Dive Brief:
- CMS Administrator Seema Verma on Tuesday announced a broad array of initiatives to speed interoperability among EHRs and PHRs as well as increase patient access to records, including a revamped personal health record used by Medicare beneficiaries known as Blue Button 2.0.
- In remarks to the HIMSS18 conference, she said CMS will serve as a convener to foster open source standards-based APIs. The goal is to create an ecosystem with clear and consistent standard for developers, like Apple's focus for its iPhone platform.
- Verma said CMS is planning a “complete overhaul” of meaningful use standards for hospitals, but provided few details. She also called on private insurers to give patients access to their personal health data.
Dive Insight:
Verma cast the policies as essential as the industry moves to a value-based payment system and amid rising healthcare costs.
The audience of health IT professionals, payers and providers gave the biggest round of applause to the vow for a revamp of Meaningful Use.
"CMS will be announcing a complete overhaul of the Meaningful Use program for hospitals, and the Advancing Care Information performance category of the Quality Payment Program," she said.
The Meaningful Use program implemented under the HITECH Act in 2009 offered financial incentives to providers to adopt EHR systems. Despite the wide adoption in the wake of the program, many providers have been flustered over systems' usability and administrative burden.
Verma didn't provide details but added that security will remain paramount. “Ensuring the security of healthcare data will be an absolute requirement in order to avoid negative payment adjustments or to receive an incentive payment,” she said.
The broader initiative is dubbed MyhealthEdata, and will apply across agencies beyond CMS to the VA and NIH.

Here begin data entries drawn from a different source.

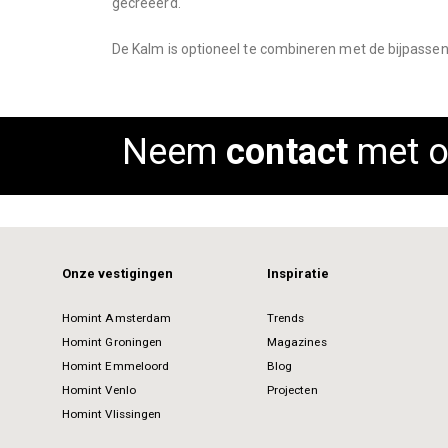
gecreëerd.
images
gallery
De Kalm is optioneel te combineren met de bijpassen
Neem
contact
met o
Onze vestigingen
Inspiratie
Homint Amsterdam
Trends
Homint Groningen
Magazines
Homint Emmeloord
Blog
Homint Venlo
Projecten
Homint Vlissingen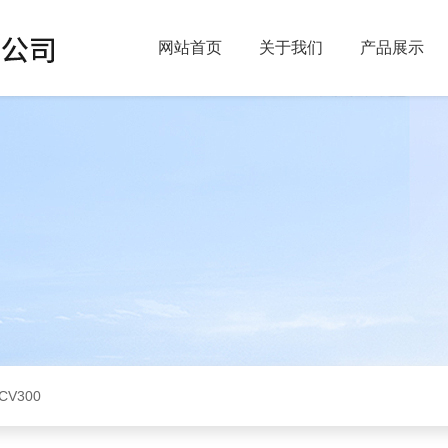
网站首页
关于我们
产品展示
CV300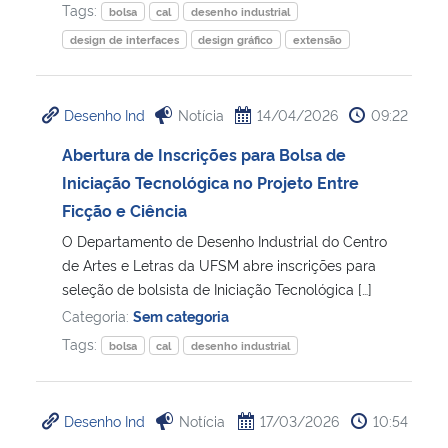
Tags:
bolsa
cal
desenho industrial
design de interfaces
design gráfico
extensão
Desenho Ind
Notícia
14/04/2026
09:22
Abertura de Inscrições para Bolsa de
Iniciação Tecnológica no Projeto Entre
Ficção e Ciência
O Departamento de Desenho Industrial do Centro
de Artes e Letras da UFSM abre inscrições para
seleção de bolsista de Iniciação Tecnológica […]
Categoria:
Sem categoria
Tags:
bolsa
cal
desenho industrial
Desenho Ind
Notícia
17/03/2026
10:54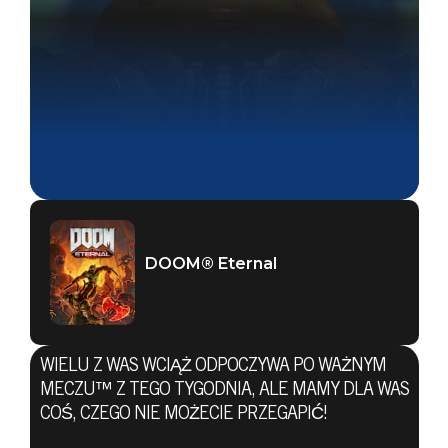
DOOM® Eternal
WIELU Z WAS WCIĄŻ ODPOCZYWA PO WAŻNYM
MECZU™ Z TEGO TYGODNIA, ALE MAMY DLA WAS
COŚ, CZEGO NIE MOŻECIE PRZEGAPIĆ!
DOOM® Eternal
03 lutego 2020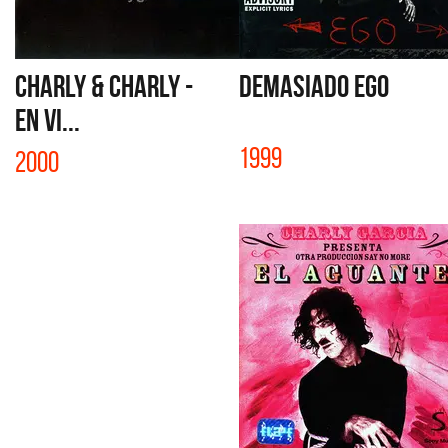
CHARLY & CHARLY -
DEMASIADO EGO
EN VI...
1999
2000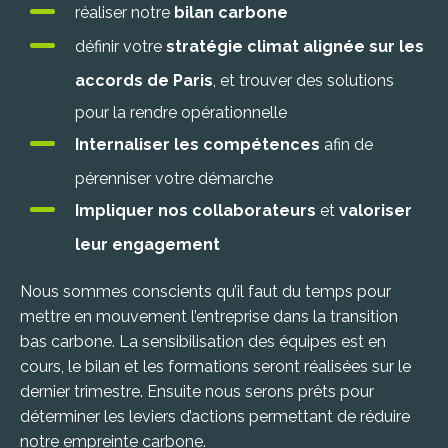
réaliser notre
bilan carbone
définir votre
stratégie climat alignée sur les
accords de Paris
, et trouver des solutions
pour la rendre opérationnelle
Internaliser les compétences
afin de
pérenniser votre démarche
Impliquer nos collaborateurs
et
valoriser
leur engagement
Nous sommes conscients qu’il faut du temps pour
mettre en mouvement l’entreprise dans la transition
bas carbone. La sensibilisation des équipes est en
cours, le bilan et les formations seront réalisées sur le
dernier trimestre. Ensuite nous serons prêts pour
déterminer les leviers d’actions permettant de réduire
notre empreinte carbone.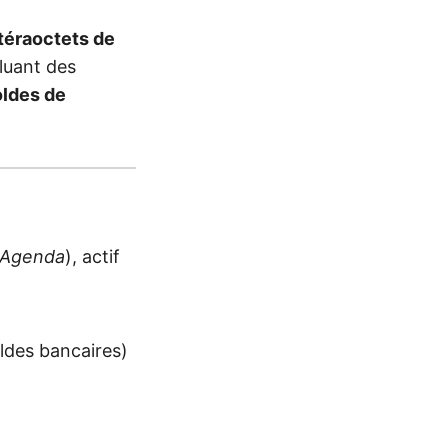
 téraoctets de
cluant des
oldes de
Agenda
), actif
ldes bancaires)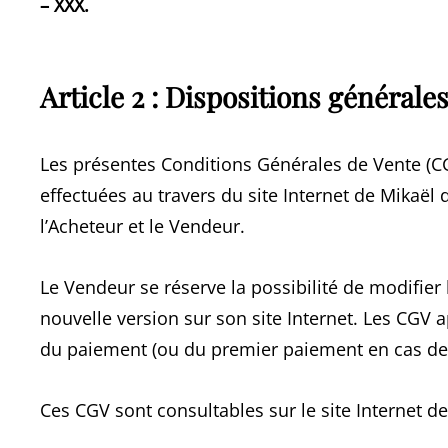
– XXX.
Article 2 : Dispositions générale
Les présentes Conditions Générales de Vente (CG
effectuées au travers du site Internet de Mikaël 
l’Acheteur et le Vendeur.
Le Vendeur se réserve la possibilité de modifier
nouvelle version sur son site Internet. Les CGV a
du paiement (ou du premier paiement en cas de
Ces CGV sont consultables sur le site Internet de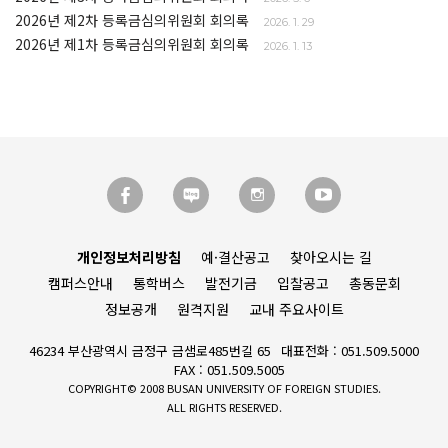
2026년 제2차 등록금심의위원회 회의록
2026. 1. 29
2026년 제1차 등록금심의위원회 회의록
2026. 1. 13
개인정보처리방침
예·결산공고
찾아오시는 길
캠퍼스안내
통학버스
발전기금
입찰공고
총동문회
정보공개
원격지원
교내 주요사이트
46234 부산광역시 금정구 금샘로485번길 65
대표전화 : 051.509.5000
FAX : 051.509.5005
COPYRIGHT© 2008 BUSAN UNIVERSITY OF FOREIGN STUDIES.
ALL RIGHTS RESERVED.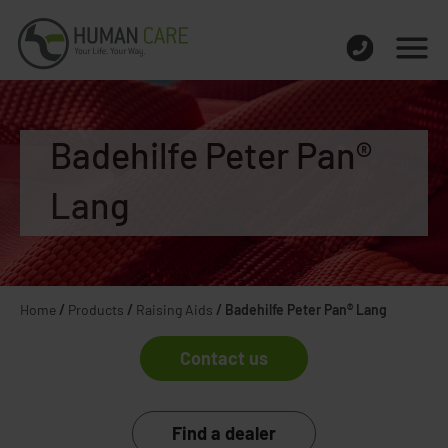
Badehilfe Peter Pan®
Lang
Home
/
Products
/
Raising Aids
/
Badehilfe Peter Pan® Lang
Contact us
Find a dealer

Verma also took hospitals to task for information blocking. “Let me be crystal clear, the days of finding creative ways to trap patients in your system must end. It’s not acceptable to limit patient records or to prevent them and their doctor from seeing their complete history outside of a particular healthcare system,” she said.
CMS will require providers to update their systems to ensure data sharing and will require that a patient’s data follow them after they are discharged from the hospital, according to a fact sheet.
On the PHR side, CMS is building on the VA's Blue Button program, launched in 2010 to encourage patients to track their health information online. The response was positive, leading other parts of the government to adopt the button for their beneficiaries, including the Defense Department and CMS.
But Verma noted that it currently provides information for patients in Excel or PDF format with no context. The new 2.0 version will use the same secure cloud infrastructure supporting current CMS systems, she said. Application developers will be required to go through an approval process before gaining access to beneficiary data.
As many as 31 million people were using some type of PHR has of 2013, according to an NIH study, up from 8 million just five years earlier.
Finally, Verma called on private insurers to follow CMS’ lead in giving all consumers full access to their medical records. "Today, we are calling on private health plans to join us in sharing their data with patients because enabling patients to control their Medicare data so that they can quickly obtain and share it is critical to creating more patient empowerment.”
Responding to Verma's announcement, athenahealth CPO Kyle Armbrester sent a statement to Healthcare Blog applauding CMS on its efforts to make patient records more accessible.
"While we wish CMS would also take this opportunity to recognize and work with ONC on the burden that the EHR certification program places on users of those products, we recognize CMS' objective as being well-meaning," he wrote. "No one entity can free healthcare from its many burdens and deep-rooted friction, it will take all players to wick away the non-essentials associated with workflows, information access, and technology if we’re going to enter into a more value and innovation-oriented healthcare."